Same thing with the hospital applet that needs access to your healthcare information. You can actually even load an applet, that's just your local authentication applet, that doesn't reveal any of your personal information, all that it says is, is this the person whose card is being read based on their password or biometric or facial scan. The answer is yes or no, but doesn't expose any of the personal information out there.

So you now have the ability to start to restrict the amount of information that can be released, by having a trusted perimeter device and credentials. So today the security in most cases, as they say, the security model for the Internet is almost backwards -- we protect the stuff while it's going across the Internet using firewalls, but it's in the clear out at both ends of it. It's kind of like using a Brinks truck to deliver the gold, but you leave it on the front doorstep until the people come home to pick it up.
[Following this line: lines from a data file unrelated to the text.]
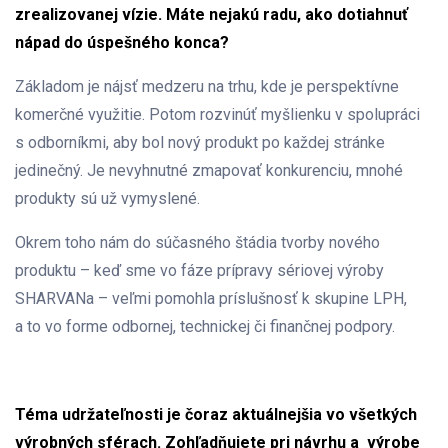
zrealizovanej vízie. Máte nejakú radu, ako dotiahnuť
nápad do úspešného konca?
Základom je nájsť medzeru na trhu, kde je perspektívne
komerčné využitie. Potom rozvinúť myšlienku v spolupráci
s odborníkmi, aby bol nový produkt po každej stránke
jedinečný. Je nevyhnutné zmapovať konkurenciu, mnohé
produkty sú už vymyslené.
Okrem toho nám do súčasného štádia tvorby nového
produktu – keď sme vo fáze prípravy sériovej výroby
SHARVANa – veľmi pomohla príslušnosť k skupine LPH,
a to vo forme odbornej, technickej či finančnej podpory.
Téma udržateľnosti je čoraz aktuálnejšia vo všetkých
výrobných sférach. Zohľadňujete pri návrhu a výrobe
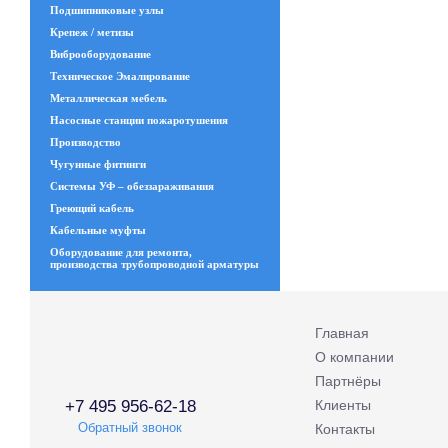
Подшипниковые узлы
Крепеж / метизы
Виброоборудование
Техническое Эмалирование
Металлическая мебель
Насосные станции пожаротушения
Производство
Чугунные фитинги
Системы УФ – обеззараживания
Греющий кабель
Кабельные муфты
Оборудование для ремонта,
производства трубопроводной арматуры
Главная
О компании
Партнёры
+7 495 956-62-18
Клиенты
Обратный звонок
Контакты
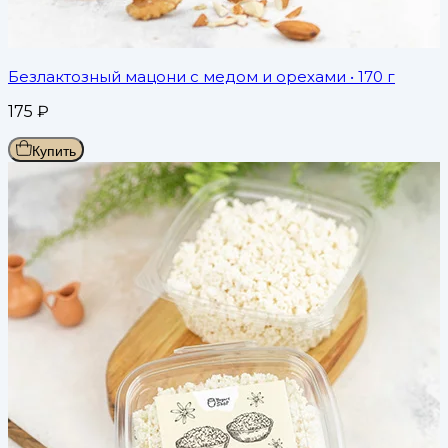
Безлактозный мацони с медом и орехами
• 170 г
175
₽
Купить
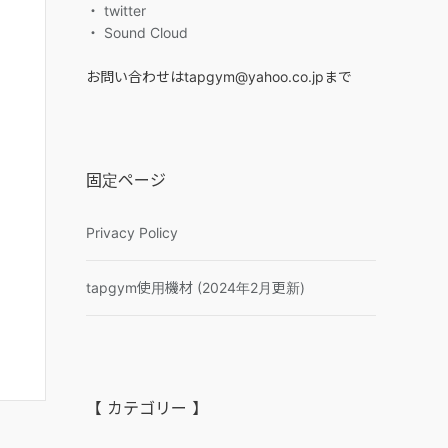
・ twitter
・ Sound Cloud
お問い合わせはtapgym@yahoo.co.jpまで
固定ページ
Privacy Policy
tapgym使用機材 (2024年2月更新)
【 カテゴリー 】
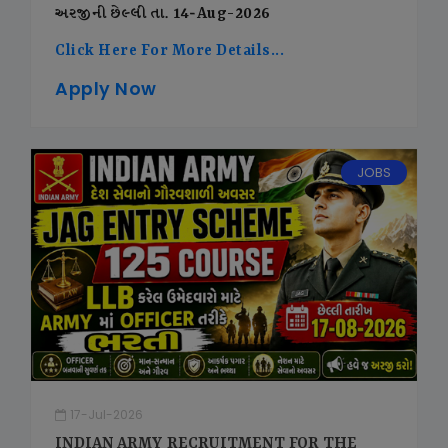
અરજીની છેલ્લી તા. 14-Aug-2026
Click Here For More Details...
Apply Now
JOBS
17-Jul-2026
INDIAN ARMY RECRUITMENT FOR THE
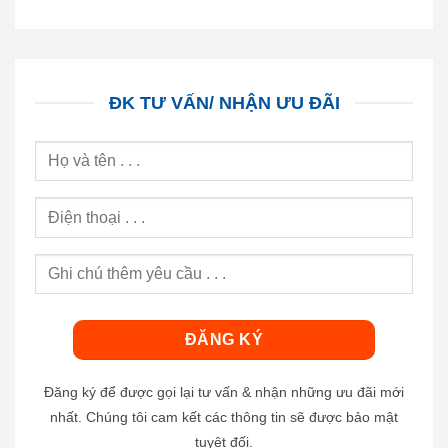
ĐK TƯ VẤN/ NHẬN ƯU ĐÃI
Đăng ký để được gọi lại tư vấn & nhận những ưu đãi mới
nhất. Chúng tôi cam kết các thông tin sẽ được bảo mật
tuyệt đối.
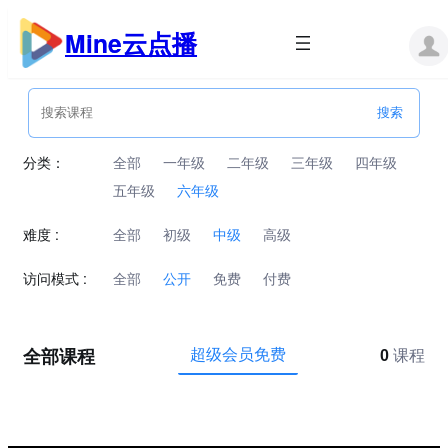
跳
至
Mine云点播
内
容
分类：
全部
一年级
二年级
三年级
四年级
五年级
六年级
难度 :
全部
初级
中级
高级
访问模式 :
全部
公开
免费
付费
全部课程
超级会员免费
0
课程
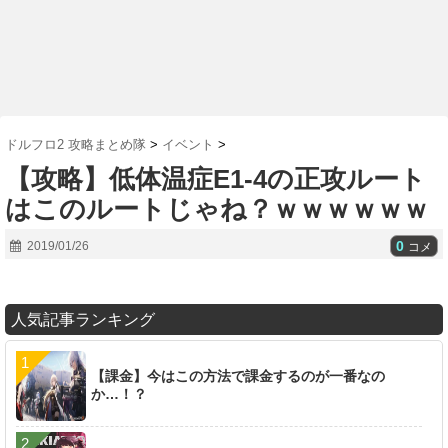
ドルフロ2 攻略まとめ隊
>
イベント
>
【攻略】低体温症E1-4の正攻ルート
はこのルートじゃね？ｗｗｗｗｗｗ
0
2019/01/26
コメ
人気記事ランキング
【課金】今はこの方法で課金するのが一番なの
か…！？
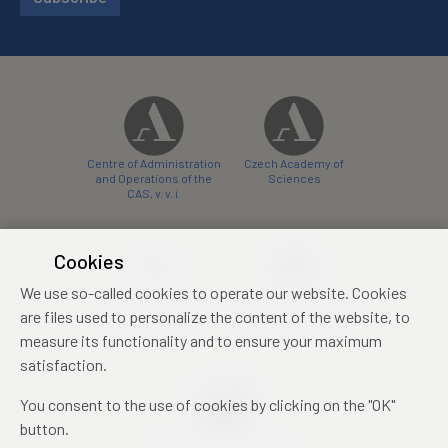
Centre of Administration
Czech Academy of
and Operations of the
Sciences
CAS, v. v. i.
Cookies
We use so-called cookies to operate our website. Cookies
Castle Hotel Liblice
Zámecký hotel Třešť
are files used to personalize the content of the website, to
conference centre
konferenční centrum
measure its functionality and to ensure your maximum
satisfaction.
You consent to the use of cookies by clicking on the "OK"
button.
Mezinárodní identifikační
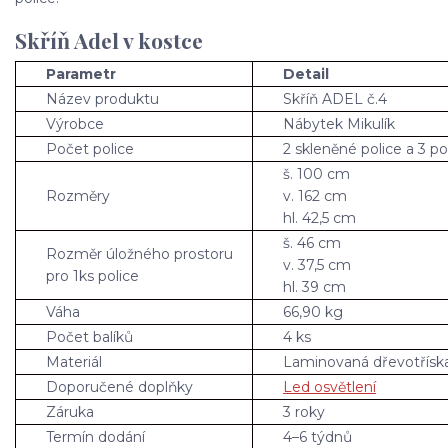
Skříň Adel v kostce
Parametr
Detail
Název produktu
Skříň ADEL č.4
Výrobce
Nábytek Mikulík
Počet police
2 skleněné police a 3 po
š. 100 cm
Rozměry
v. 162 cm
hl. 42,5 cm
š. 46 cm
Rozměr úložného prostoru
v. 37,5 cm
pro 1ks police
hl. 39 cm
Váha
66,90 kg
Počet balíků
4 ks
Materiál
Laminovaná dřevotřísk
Doporučené doplňky
Led osvětlení
Záruka
3 roky
Termín dodání
4–6 týdnů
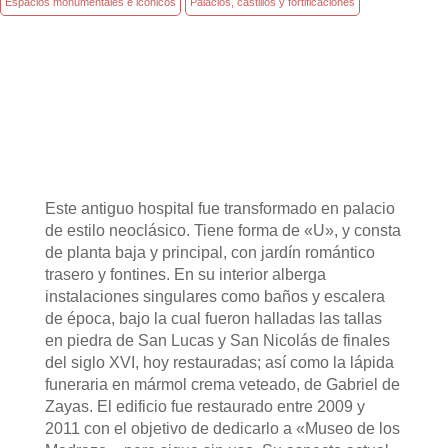
Espacios monumentales e icónicos
Palacios, castillos y fortificaciones
Este antiguo hospital fue transformado en palacio
de estilo neoclásico. Tiene forma de «U», y consta
de planta baja y principal, con jardín romántico
trasero y fontines. En su interior alberga
instalaciones singulares como baños y escalera
de época, bajo la cual fueron halladas las tallas
en piedra de San Lucas y San Nicolás de finales
del siglo XVI, hoy restauradas; así como la lápida
funeraria en mármol crema veteado, de Gabriel de
Zayas.​ El edificio fue restaurado entre 2009 y
2011 con el objetivo de dedicarlo a «Museo de los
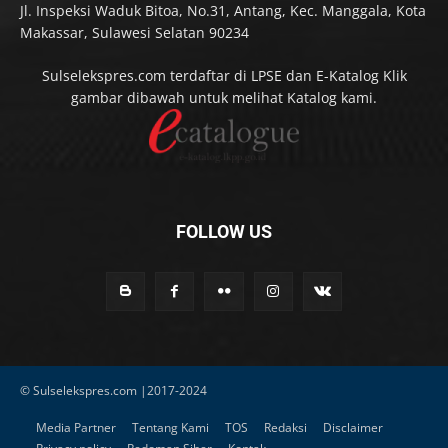
Jl. Inspeksi Waduk Bitoa, No.31, Antang, Kec. Manggala, Kota
Makassar, Sulawesi Selatan 90234
Sulselekspres.com terdaftar di LPSE dan E-Katalog Klik
gambar dibawah untuk melihat Katalog kami.
FOLLOW US
© Sulselekspres.com |2017-2024
Media Partner
Tentang Kami
TOS
Redaksi
Disclaimer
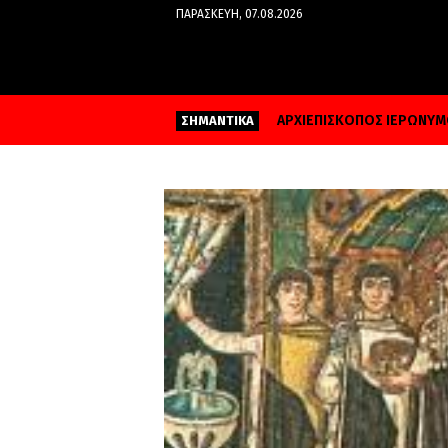
ΠΑΡΑΣΚΕΥΉ, 07.08.2026
ΑΡΧΙΕΠΙΣΚΟΠΟΣ ΙΕΡΩΝΥ
ΣΗΜΑΝΤΙΚΑ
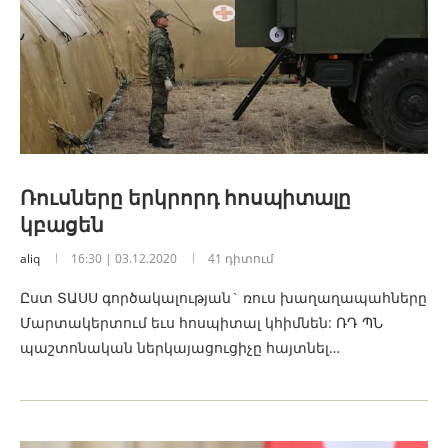
Ռուսները երկրորդ հոսպիտալը
կբացեն
aliq
16:30 | 03.12.2020
41 դիտում
Ըստ ՏԱՍՍ գործակալության` ռուս խաղաղապահները
Մարտակերտում եւս հոսպիտալ կհիմնեն: ՌԴ ՊՆ
պաշտոնական ներկայացուցիչը հայտնել…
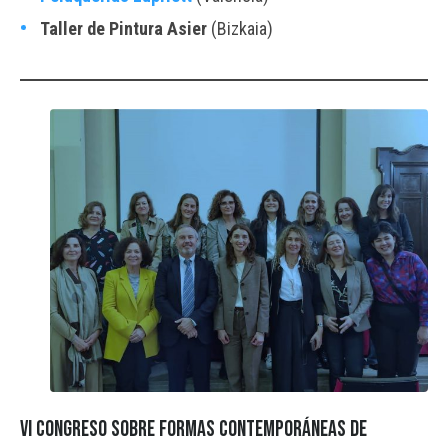
Taller de Pintura Asier
(Bizkaia)
VI Congreso sobre formas contemporáneas de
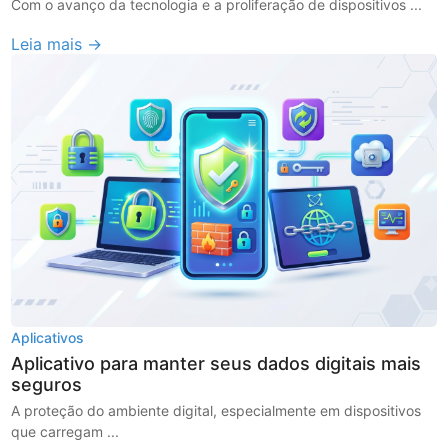
Com o avanço da tecnologia e a proliferação de dispositivos ...
Leia mais →
Aplicativos
Aplicativo para manter seus dados digitais mais
seguros
A proteção do ambiente digital, especialmente em dispositivos
que carregam ...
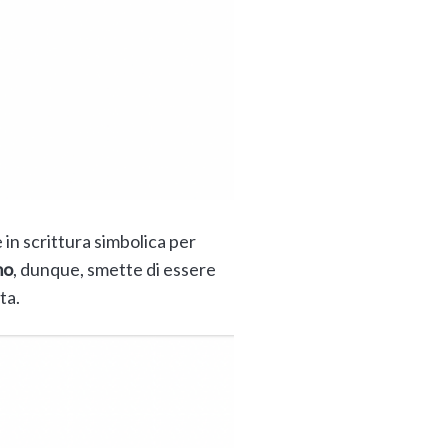
in scrittura simbolica per
mo
, dunque, smette di essere
ta.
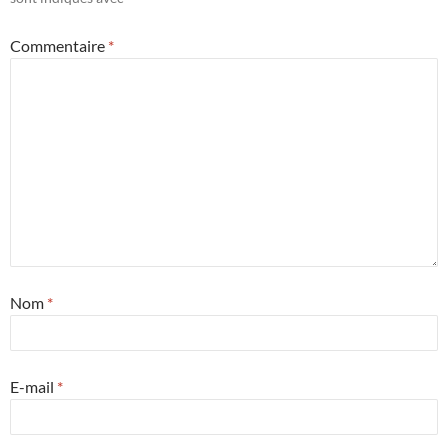
Commentaire
*
Nom
*
E-mail
*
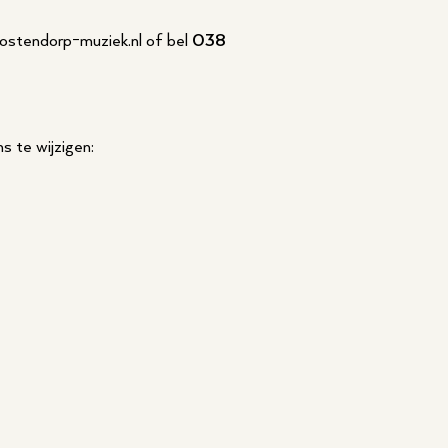
ostendorp-muziek.nl of bel
038
 te wijzigen:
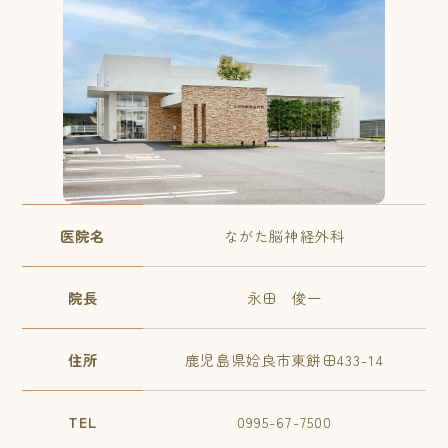
医院名
ながた脳神経外科
院長
永田 俊一
住所
鹿児島県姶良市東餅田433-14
TEL
0995-67-7500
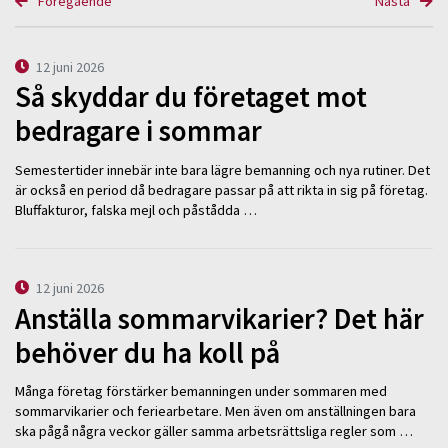
Föregående
Nästa
12 juni 2026
Så skyddar du företaget mot
bedragare i sommar
Semestertider innebär inte bara lägre bemanning och nya rutiner. Det
är också en period då bedragare passar på att rikta in sig på företag.
Bluffakturor, falska mejl och påstådda …
12 juni 2026
Anställa sommarvikarier? Det här
behöver du ha koll på
Många företag förstärker bemanningen under sommaren med
sommarvikarier och feriearbetare. Men även om anställningen bara
ska pågå några veckor gäller samma arbetsrättsliga regler som …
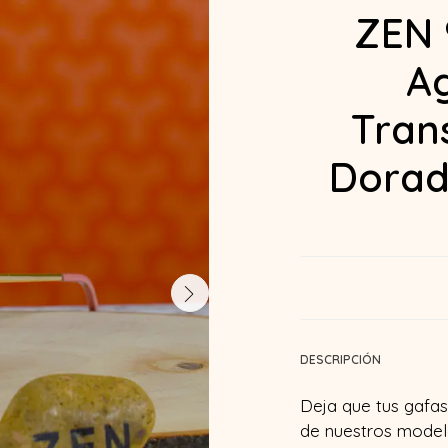
ZEN 
A
Tran
Dorad
DESCRIPCIÓN
Deja que tus gafas 
de nuestros model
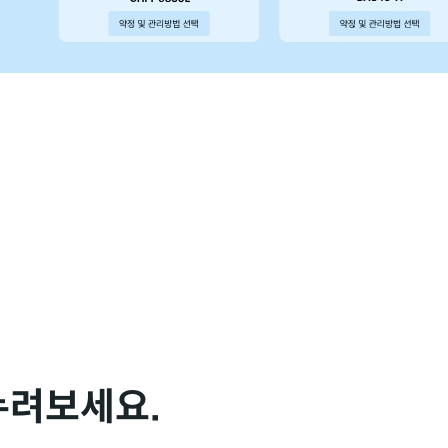
누려보세요.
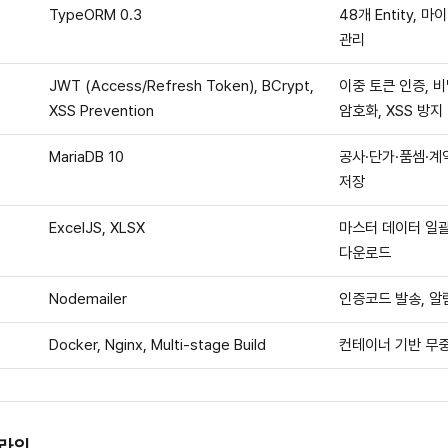
TypeORM 0.3
48개 Entity, 
관리
JWT (Access/Refresh Token), BCrypt,
이중 토큰 인증, 
XSS Prevention
암호화, XSS 방지
MariaDB 10
공사·단가·품셈·계
저장
ExcelJS, XLSX
마스터 데이터 일괄
다운로드
Nodemailer
인증코드 발송, 알
Docker, Nginx, Multi-stage Build
컨테이너 기반 무
프라인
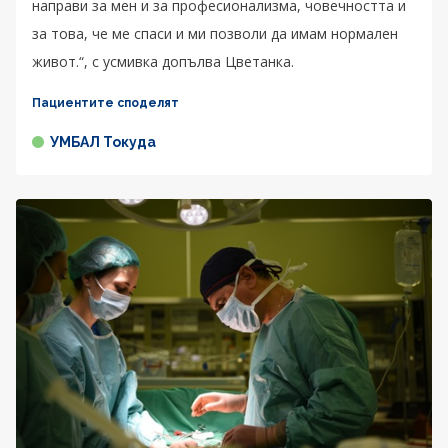
направи за мен и за професионализма, човечността и
за това, че ме спаси и ми позволи да имам нормален
живот.“, с усмивка допълва Цветанка.
Пациентите споделят
УМБАЛ Токуда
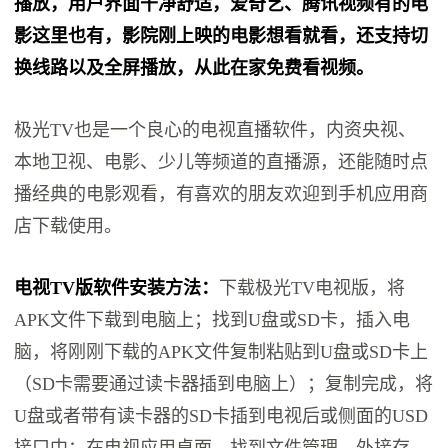
播放，用户界面干净舒适，爱奇艺、腾讯视频有的电
影这里也有，影院刚上映的电影想看就看，还支持切
换线路以及全屏播放，从此在家免费看视频。
极光TV也是一个良心的电视直播软件，内资央视、
本地卫视、电影、少儿等频道的直播源，还能随时点
播经典的电影观看，有喜欢的朋友欢迎到手机应用商
店下载使用。
电视TV版软件安装方法：
下载极光TV电视版，将
APK文件下载到电脑上；找到U盘或SD卡，插入电
脑，将刚刚下载的APK文件复制粘贴到U盘或SD卡上
（SD卡需要通过读卡器插到电脑上）；复制完成，将
U盘或者带有读卡器的SD卡插到电视后或侧面的USD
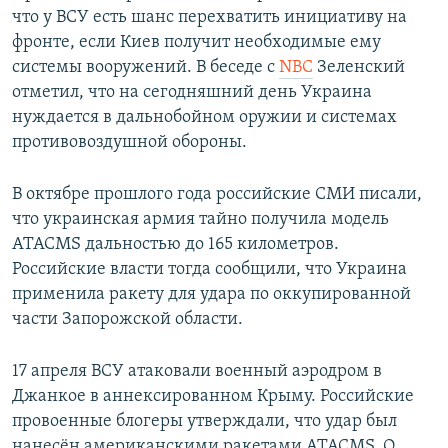
что у ВСУ есть шанс перехватить инициативу на
фронте, если Киев получит необходимые ему
системы вооружений. В беседе с
NBC
Зеленский
отметил, что на сегодняшний день Украина
нуждается в дальнобойном оружии и системах
противовоздушной обороны.
В октябре прошлого года российские СМИ писали,
что украинская армия тайно получила модель
ATACMS дальностью до 165 километров.
Российские власти тогда сообщили, что Украина
применила ракету для удара по оккупированной
части Запорожской области.
17 апреля ВСУ атаковали военный аэродром в
Джанкое в аннексированном Крыму. Российские
провоенные блогеры утверждали, что удар был
нанесён американскими ракетами ATACMS. О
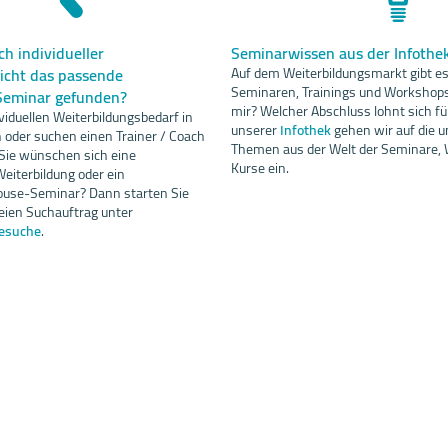
h individueller
Seminarwissen aus der Infothe
icht das passende
Auf dem Weiterbildungsmarkt gibt es 
Seminaren, Trainings und Workshops
Seminar gefunden?
mir? Welcher Abschluss lohnt sich fü
viduellen Weiterbildungsbedarf in
unserer
Infothek
gehen wir auf die u
oder suchen einen Trainer / Coach
Themen aus der Welt der Seminare, 
 Sie wünschen sich eine
Kurse ein.
iterbildung oder ein
ouse-Seminar? Dann starten Sie
eien Suchauftrag unter
esuche
.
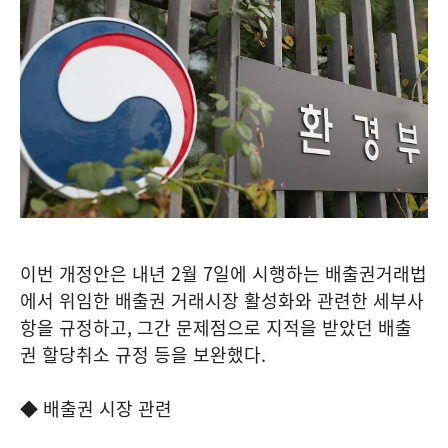
이번 개정안은 내년 2월 7일에 시행하는 배출권거래법
에서 위임한 배출권 거래시장 활성화와 관련한 세부사
항을 규정하고, 그간 문제점으로 지적을 받았던 배출
권 할당취소 규정 등을 보완했다.
◆ 배출권 시장 관련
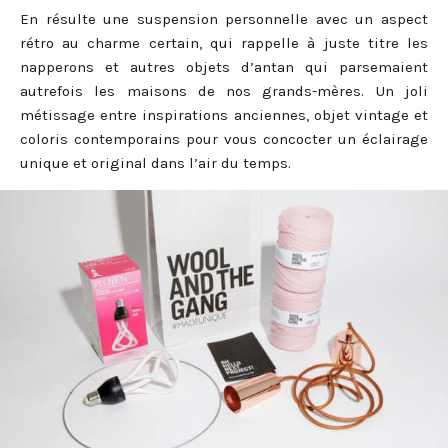
En résulte une suspension personnelle avec un aspect
rétro au charme certain, qui rappelle à juste titre les
napperons et autres objets d’antan qui parsemaient
autrefois les maisons de nos grands-mères. Un joli
métissage entre inspirations anciennes, objet vintage et
coloris contemporains pour vous concocter un éclairage
unique et original dans l’air du temps.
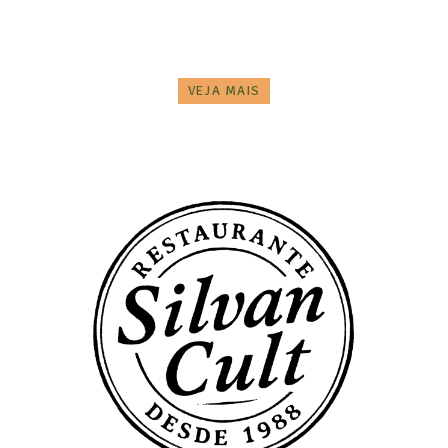
VEJA MAIS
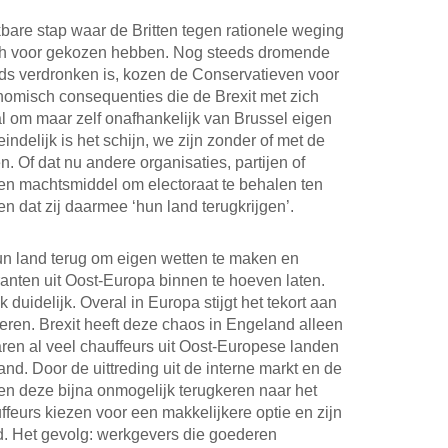
bare stap waar de Britten tegen rationele weging
och voor gekozen hebben. Nog steeds dromende
eeds verdronken is, kozen de Conservatieven voor
onomisch consequenties die de Brexit met zich
 om maar zelf onafhankelijk van Brussel eigen
indelijk is het schijn, we zijn zonder of met de
n. Of dat nu andere organisaties, partijen of
 een machtsmiddel om electoraat te behalen ten
n dat zij daarmee ‘hun land terugkrijgen’.
un land terug om eigen wetten te maken en
anten uit Oost-Europa binnen te hoeven laten.
jk duidelijk. Overal in Europa stijgt het tekort aan
eren. Brexit heeft deze chaos in Engeland alleen
ren al veel chauffeurs uit Oost-Europese landen
nd. Door de uittreding uit de interne markt en de
n deze bijna onmogelijk terugkeren naar het
ffeurs kiezen voor een makkelijkere optie en zijn
d. Het gevolg: werkgevers die goederen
And so part of the notion is how do I extend my security perimeter all the way to the user level of devices for doing things like authentication, and checking tokens, and so I can now start to build an environment where any two trusted devices, I can do trusted operations locally. I can use that authentication to either log me onto my PC or log me directly to a server. This is actually the implementation in Europe. There's a specification that was announced last summer called FINREAD, which is a trusted financial reader. It was developed by the banking community in the European Union for doing card holder present authentication for e-commerce transactions. Because the liabilities are different in Europe than they are in the US, the merchants and consumers bear much more of the fraud responsibility there. So in this case, this provides a way to give a card holder present with both with a password and the card necessary, but you have to have a trusted location to do the authentication and so in that case it's in the keyboard or the smartcard reader itself.

So the benefits of this, it says it gives the user the tools and much more control over the release and usage of their information. So you've minimized the amount of stuff that's out there about you. Your privacy preferences have the opportunity to be much more granular and situation based, and the extensions that Lorrie talked about - it gives the platform where those could be more effectively implemented. And the authentication at the network edge gives the ability to control that, which actually if you look at a lot of the laws that are out there, think of how much it's going to cost you to do the enforcement of those. In these cases you can do, it's much more scalable and enforceable controlled approach. And it also starts to address some of the major challenges with the un-trusted PC itself, by securing its input and output devices. And you also can also minimize the need for very politically insensitive centralized databases to do many of the same functions, and provide an opportunity for need-to-know release of information.

So as the debates start to come up about multi-function identity credentials and what am I going to put on a driver's license or what am I going to put on any of these credentials, we've got a solution that may be able to solve at least some of the core problems that they face from a legislative and a technical standpoint.

So anyway, that's the notion that we have on distributed and user managed privacy as an approach.